### [Assigned task]
The following data is to be repeated exactly, its pictures excluded.

### [Dataset content]
________________

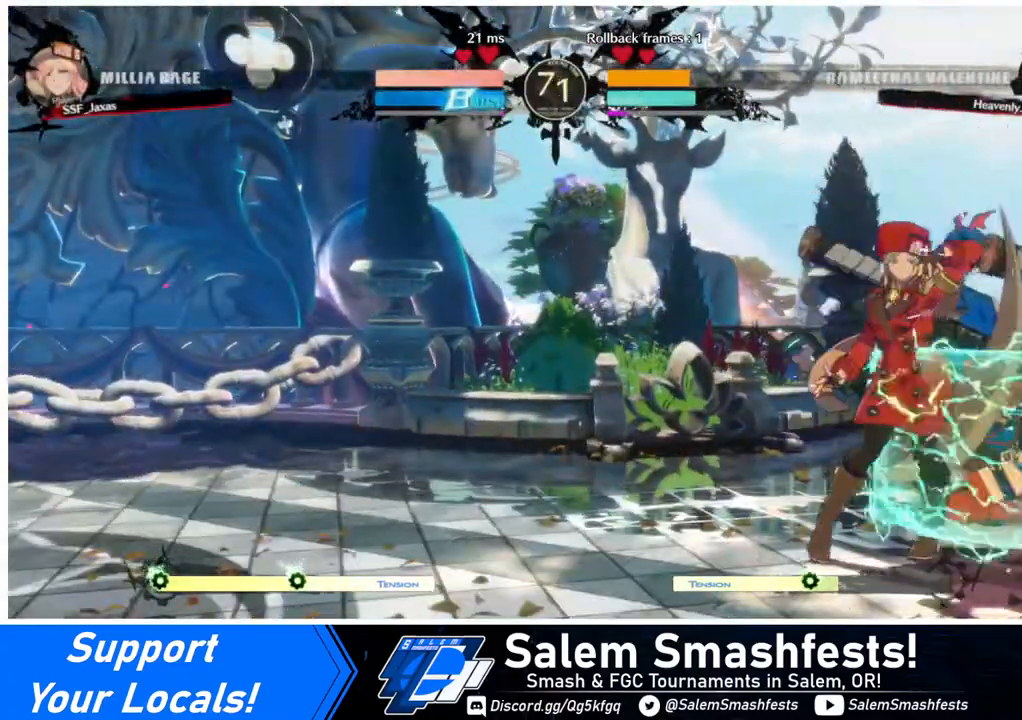
{"buttons": ["DPAD_RIGHT"], "events": [[280, "DPAD_DOWN", "down"], [320, "DPAD_DOWN", "up"], [320, "DPAD_RIGHT", "down"], [320, "DPAD_UP", "down"], [400, "CROSS", "down"], [400, "DPAD_UP", "up"], [480, "CROSS", "up"]]}
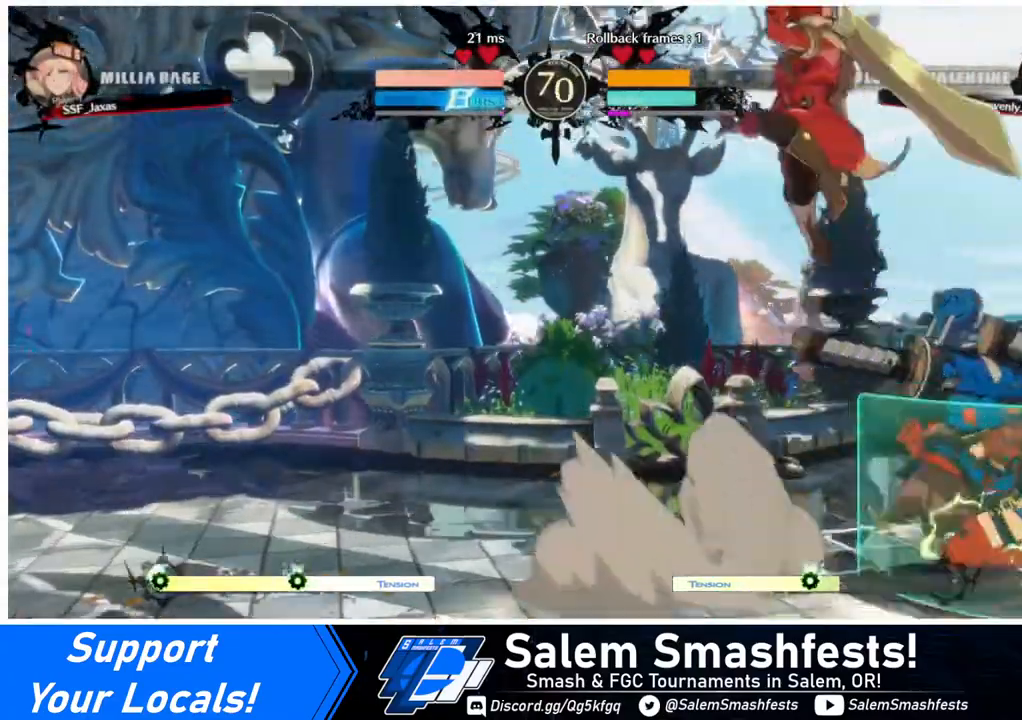
{"buttons": ["R1"], "events": [[320, "DPAD_RIGHT", "up"], [480, "R1", "down"]]}
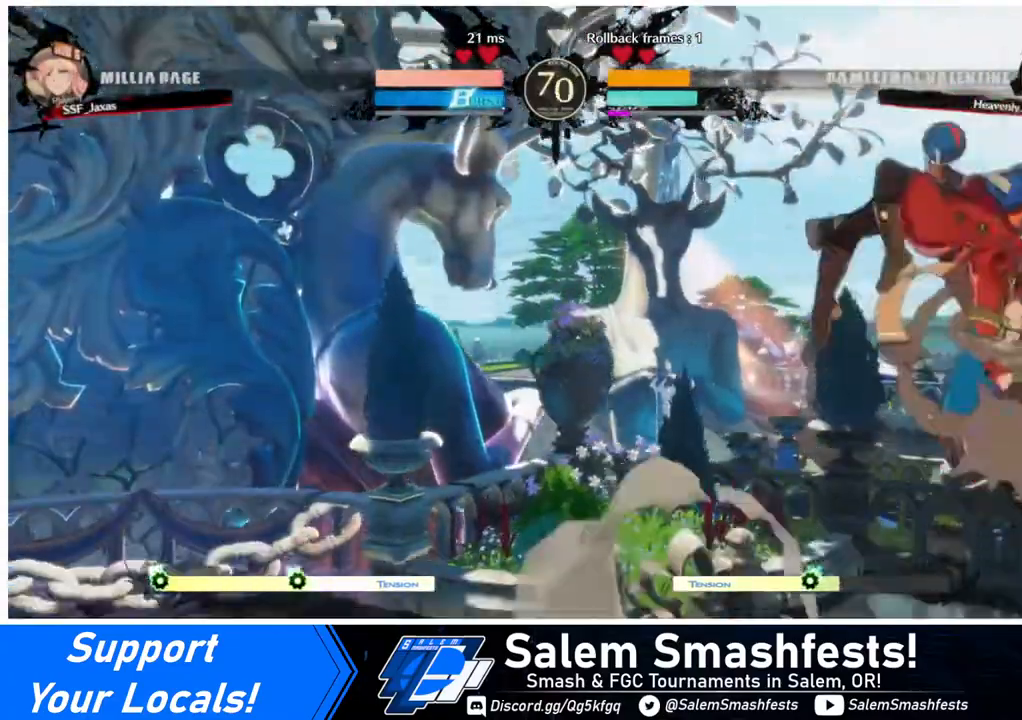
{"buttons": [], "events": [[80, "R1", "up"]]}
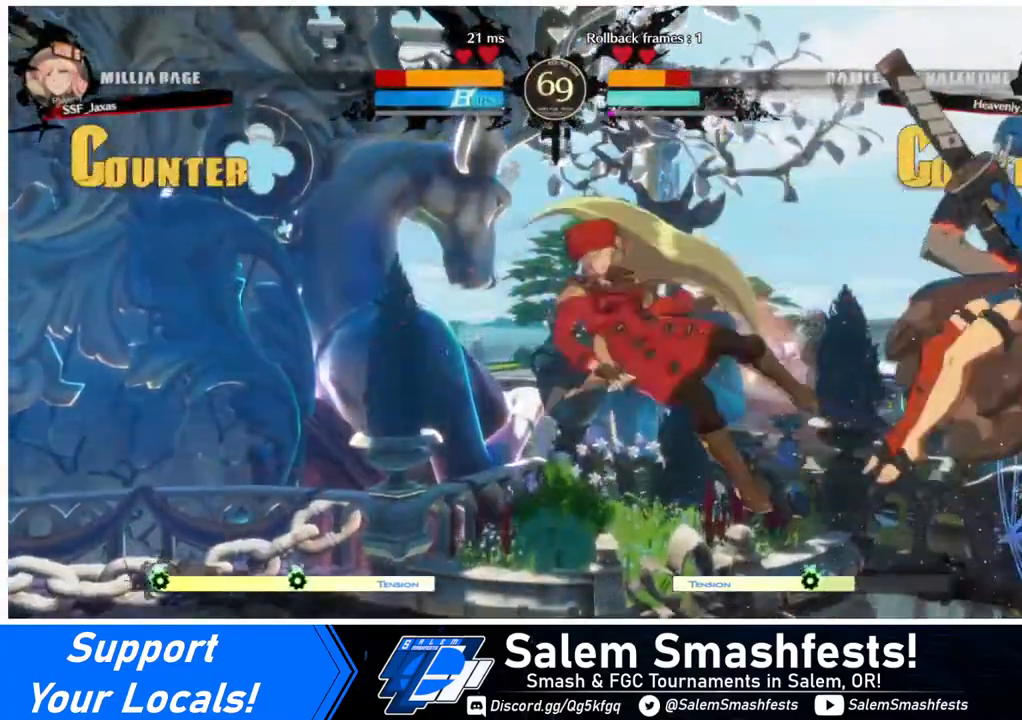
{"buttons": [], "events": [[80, "DPAD_LEFT", "down"], [440, "DPAD_LEFT", "up"]]}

________________

### [Result of the task]
{"buttons": ["DPAD_RIGHT"], "events": [[280, "DPAD_DOWN", "down"], [320, "DPAD_DOWN", "up"], [320, "DPAD_RIGHT", "down"], [320, "DPAD_UP", "down"], [400, "CROSS", "down"], [400, "DPAD_UP", "up"], [480, "CROSS", "up"]]}
{"buttons": ["R1"], "events": [[320, "DPAD_RIGHT", "up"], [480, "R1", "down"]]}
{"buttons": [], "events": [[80, "R1", "up"]]}
{"buttons": [], "events": [[80, "DPAD_LEFT", "down"], [440, "DPAD_LEFT", "up"]]}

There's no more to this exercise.